Menurut Agus Suprianto, LGBT merupakan orientasi seksual yang menyimpang.Homoseksual merupakan orientasi atau pilihan dari seseorang yang ditujukan pada individu atau beberapa individu dengan jenis kelamin sama. Homoseksual wanita disebut “Lesbian” dan homoseksual pria disebut “Gay”. Sementara “Biseksual” adalah seseorang yang tertarik kepada dua jenis kelamin sekaligus, tertarik kepada laki-laki dan juga perempuan. Kemudian “Transgender” adalah istilah berperilaku atau penampilan tidak sesuai dengan jenis kelamin, misalnya laki-laki tetapi bertingkah laku perempuan, berpakaian seperti pakaian perempuan, atau sebaliknya perempuan bertingkah laku seperti laki-laki dan berpenampilan seperti laki-laki. Sedangkan “Transeksualberbeda dengan transgender,yaitu merasa dirinya terjebak pada tubuh yang salah.

Terhadap pelaku LGBT, publik terjadi polarisasi sikap. Banyak kajian yang dilakukan oleh para akademisi dan aktivis HAM yang menghasilkan perbedaan sikap terhadap kaum LGBT. Banyak pihak yang menolak perilaku seksual menyimpang tersebut dan tidak sedikit pula yang bersedia menerima, sehingga pelaku LGBT harus diberikan perlindungan dari sisi Hak Asasi Manusia.

Disampaikan oleh Agus, hukum Negara Indonesia melarang pernikahan sesama jenis. Konstitusi UUD RI 1945, Pasal 28B menjelaskan bahwa “Setiap orang berhak membentuk keluarga dan melanjutkan keturunan melalui perkawinan yang sah”. Pernikahan dianggap sah jika dilaksanakan berdasarkan ketentuan agama dan Undang-undang. Regulasi perkawinan diatur dengan UU No. 1 tahun 1974 tentang Perkawinan, Pasal 1 ayat (1) berbunyi “perkawinan ialah ikatan lahir bathin antara seorang pria dengan seorang wanita sebagai suami isteri dengan tujuan membentuk keluarga yang bahagia dan kekal berdasarkan Ketuhanan Yang Maha Esa”. Pasal 2 ayat (2) berbunyi “perkawinan adalah sah, apabila dilakukan menurut hukum masing-masing agamanya dan kepercayaannya itu”.

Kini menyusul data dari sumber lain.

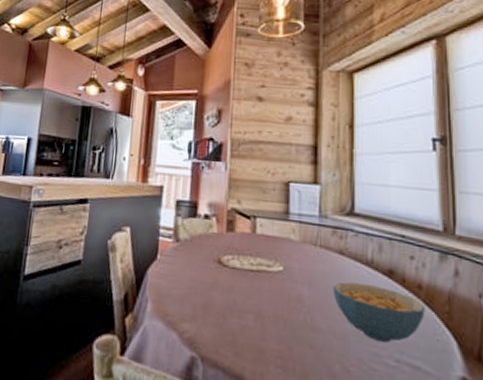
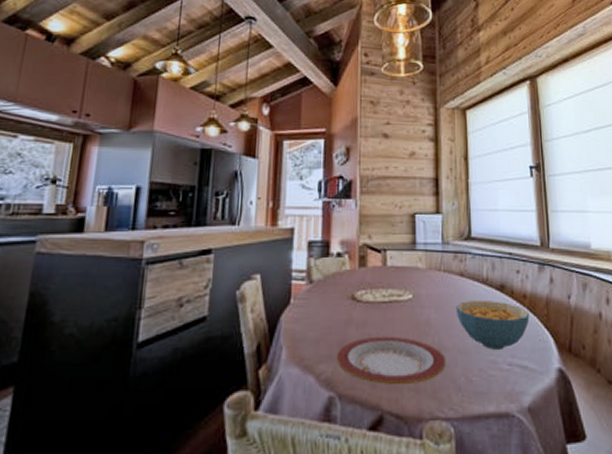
plate: none [199,303,320,361] -> present [336,336,446,385]

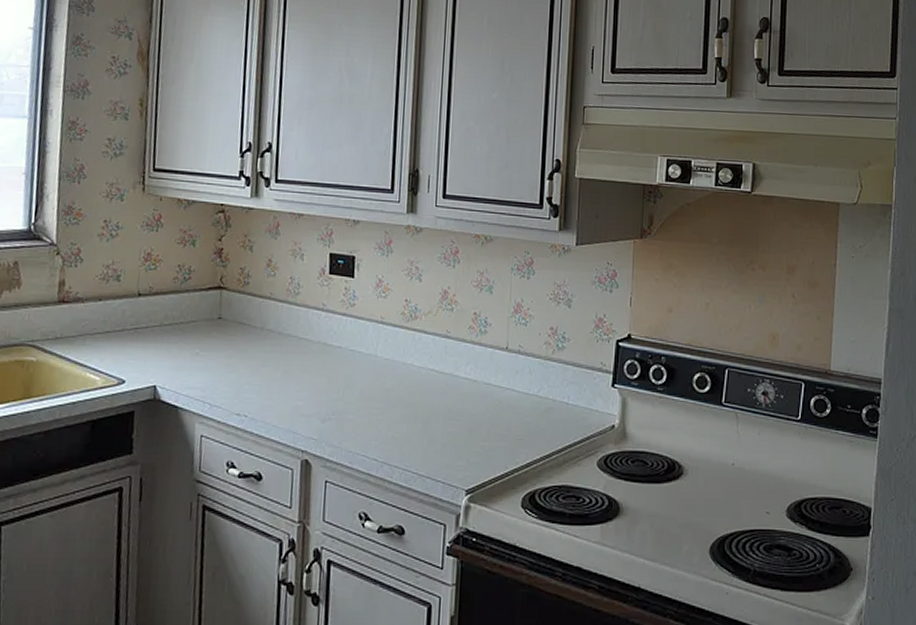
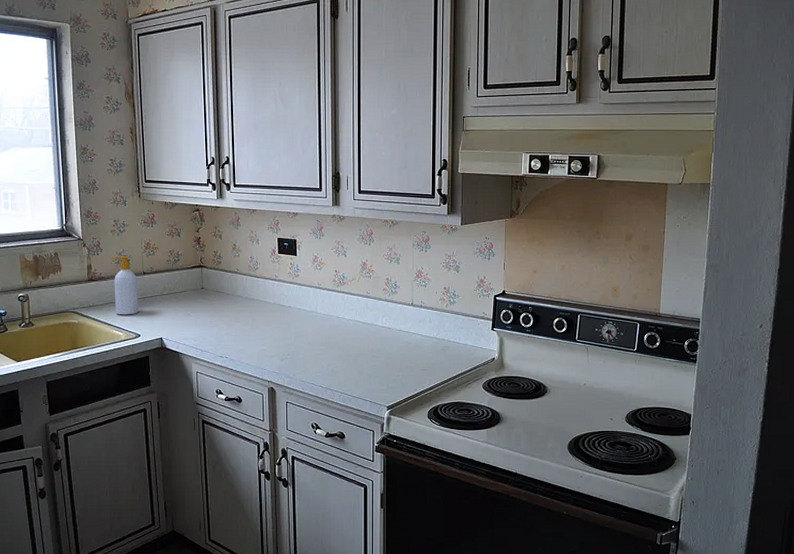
soap bottle: none [92,270,129,353] -> present [111,256,139,315]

Apabila terjadi pernikahan sesama jenis atau konteks LGBT, maka diancam dengan delik tindak pidana Pasal 279 KUHP ayat (1), yang berbunyi : “diancam dengan pidana penjara paling lama lima tahun yaitu : (a).barangsiapa mengadakan perkawinan padahal mengetahui bahwa perkawinan atau perkawinan-perkawinannya yang ada terdapat penghalang yang sah untuk itu; (b).barangsiapa mengadakan perkawinan padahal mengetahui bahwa perkawinan atau perkawinan-perkawinan pihak lain menjadi penghalang untuk itu.” Kesamaan jenis kelamin adalah penghalang pernikahan dan tidak akan melahirkan keturunan. Sehingga seandainya pelaku dari kaum LGBT melakukan perilaku seksual menyimpang, bukan untuk menikah, pasti penolakan publik semakin menguat, karena secara moral, etika, nilai agama, dan ketertiban masyarakat, hubungan seksual LGBT menyimpang dari fitrahnya.